As a psychiatrist, I certainly agree, such that there is often a bit of a lurch between listening and intervening (or trying to, more commonly). It's like you happen to overhear a juicy conversation in a restaurant, and then one of the talkers turns to you and says, "So what do you recommend?" You can say "Tell me more" only so many times...

Anonymous said...

Don't you wonder how they knew you were listening? :)

Anonymous said...

Actually I had a recent reminder that listening is 90% of this peculiar psychiatry business.

I moved away from a practice this summer, and several people for whom I regrettably felt that I had been able to do very little if anything in a therapeutic sense (they were unfortunate folks, referred originally for ECT) nonetheless thanked me profusely for everything I had done.

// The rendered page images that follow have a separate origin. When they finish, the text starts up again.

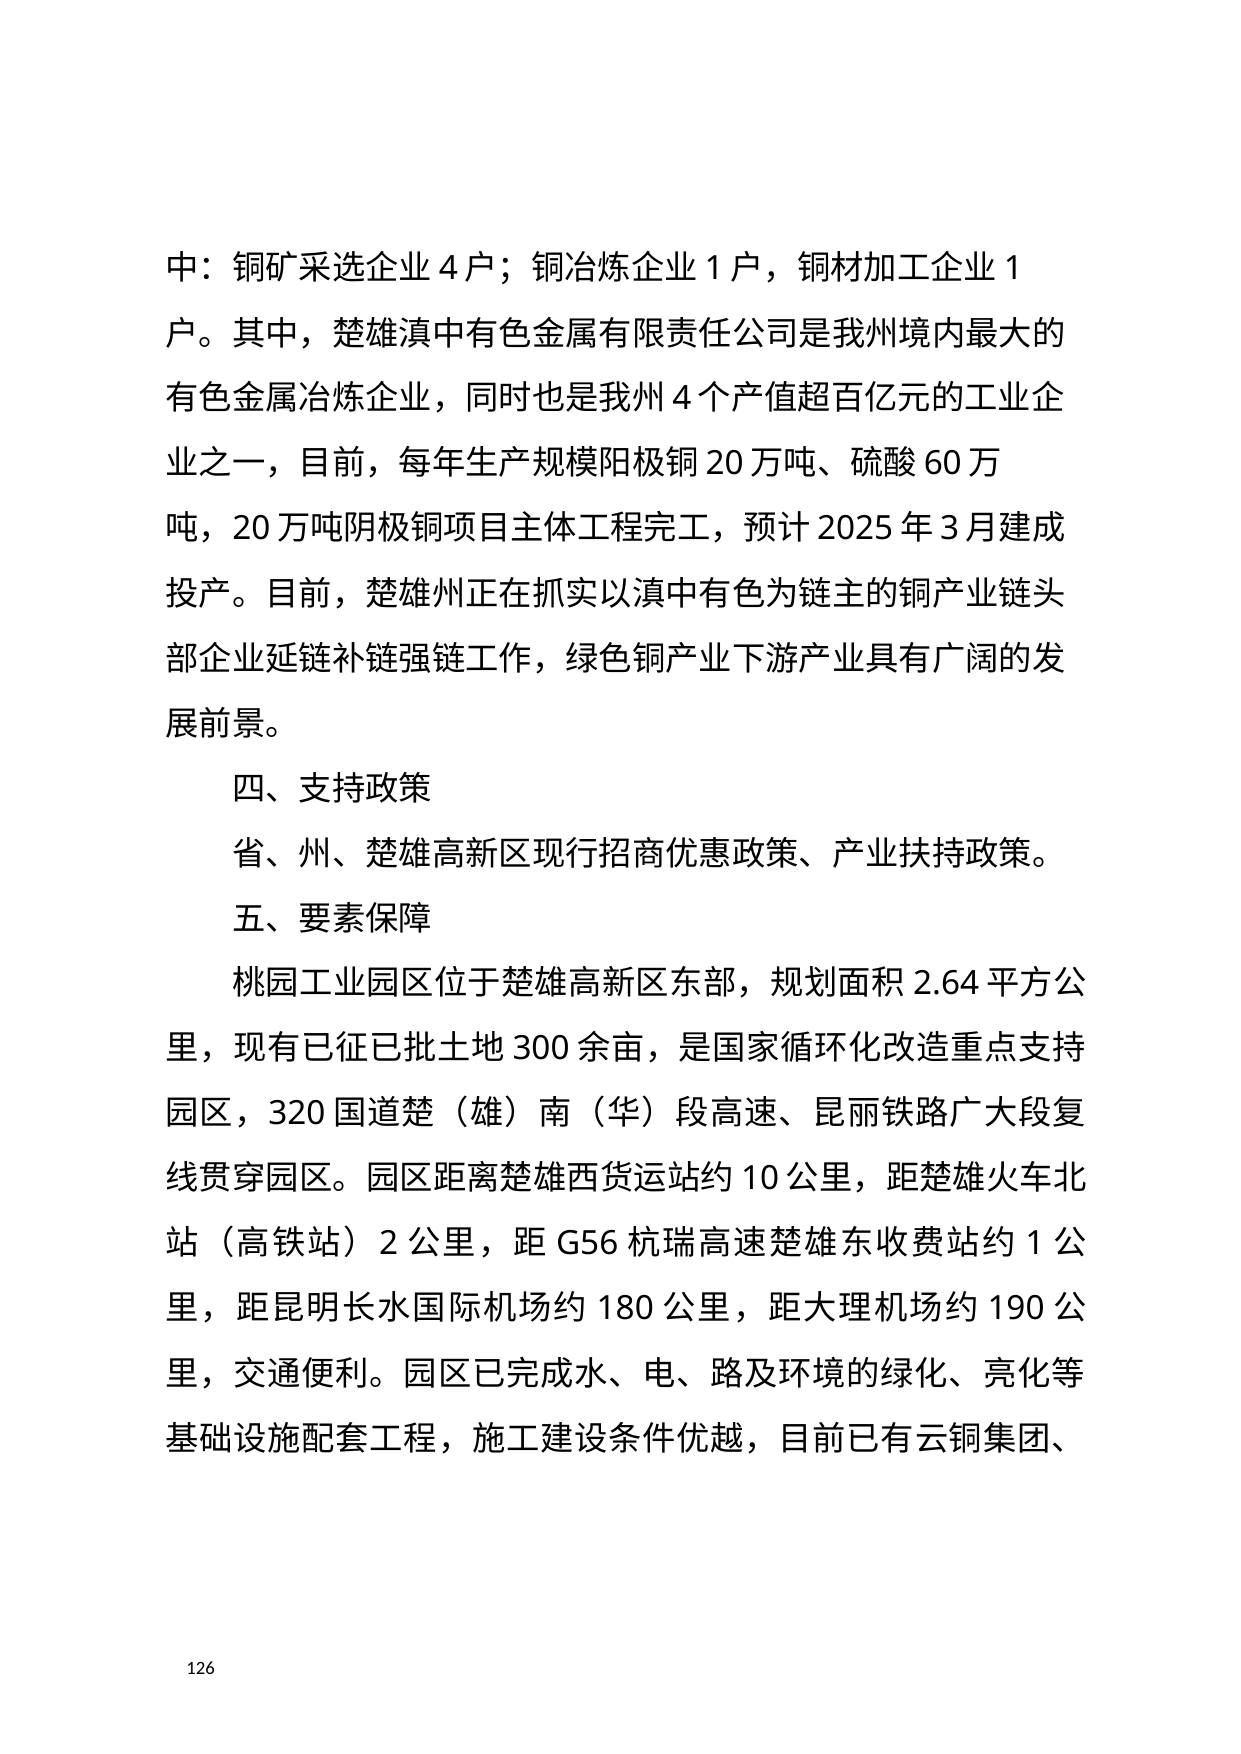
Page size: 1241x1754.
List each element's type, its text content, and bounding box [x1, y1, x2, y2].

text 四、支持政策 [165, 753, 1087, 818]
text 五、要素保障 [165, 883, 1087, 948]
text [165, 233, 1087, 753]
text 省、州、楚雄高新区现行招商优惠政策、产业扶持政策。 [165, 818, 1087, 883]
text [165, 948, 1087, 1468]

I felt like saying, "But I have done nothing," but that would have ruined it. The point is not that they were fooled, or that I'm so great (I feel that if I can't be a good listener I need to seek another line of work), but rather that they had in fact gotten something worthwhile.

Roy said...

I'm not so interested in people's lives per se, as I am interested in helping them improve their lives. So, for instance, I have absolutely no interest in the latest happenings with Britney or Angelina or Brad or Justin.

That being said, in college I really got into The Edge of Night soap opera. I loved the characters, especially Raven and the big bald guy, Gunther Wagner.

Kindyland said...

Probably best that you don't participate. Watch out for when they start flaming one another for putting their kid in a pack-n-play or not breastfeeding for 165903 years. I was a member of one of those groups once. It didn't end pretty. I'll stick to anonymous email groups. It's easier to change a username than a home address.

ClinkShrink said...

I don't scold patients but I can tell you that even the gentlest, most tactful observation can feel like a reprimand for some folks. You just don't know which patient that's going to be. I sometimes lead in to my observation with, "I know you don't need me to tell you this, but..." and then I tell them. You have to at least try, I think.

Also, my nine year old Mac is finally going on the fritz so my Internet access is a bit iffy these days. I'll get on when I can.

I've got my eye on a 24" iMac.

Unknown said...


I have always used my interest in other people's stories to justify my love of soap operas as a form of continuing medical education.

Roy, The Edge of Night was a killer soap. I miss it.

Neonursechic, I always try to ask myself why I want to know something when I ask a patient a question. The details help me see through my patients' eyes.

Novalis said...

Voyeurism is a decent metaphor for therapeutic listening, but it's only a metaphor. If a therapist seems excessively nosy about seemingly irrelevant details (especially sexual ones!), it may be a sign that voyeurism is being undertaken a bit too literally.

Regarding "scolding," it seems to me that if one asks someone to do more than he or she is capable of, then one is merely shaming. But if one neglects to expect of someone something that he or she IS capable of, one is enabling. Steering between these two errors is the art of therapists, teachers, parents, and politicians (among others I'm sure).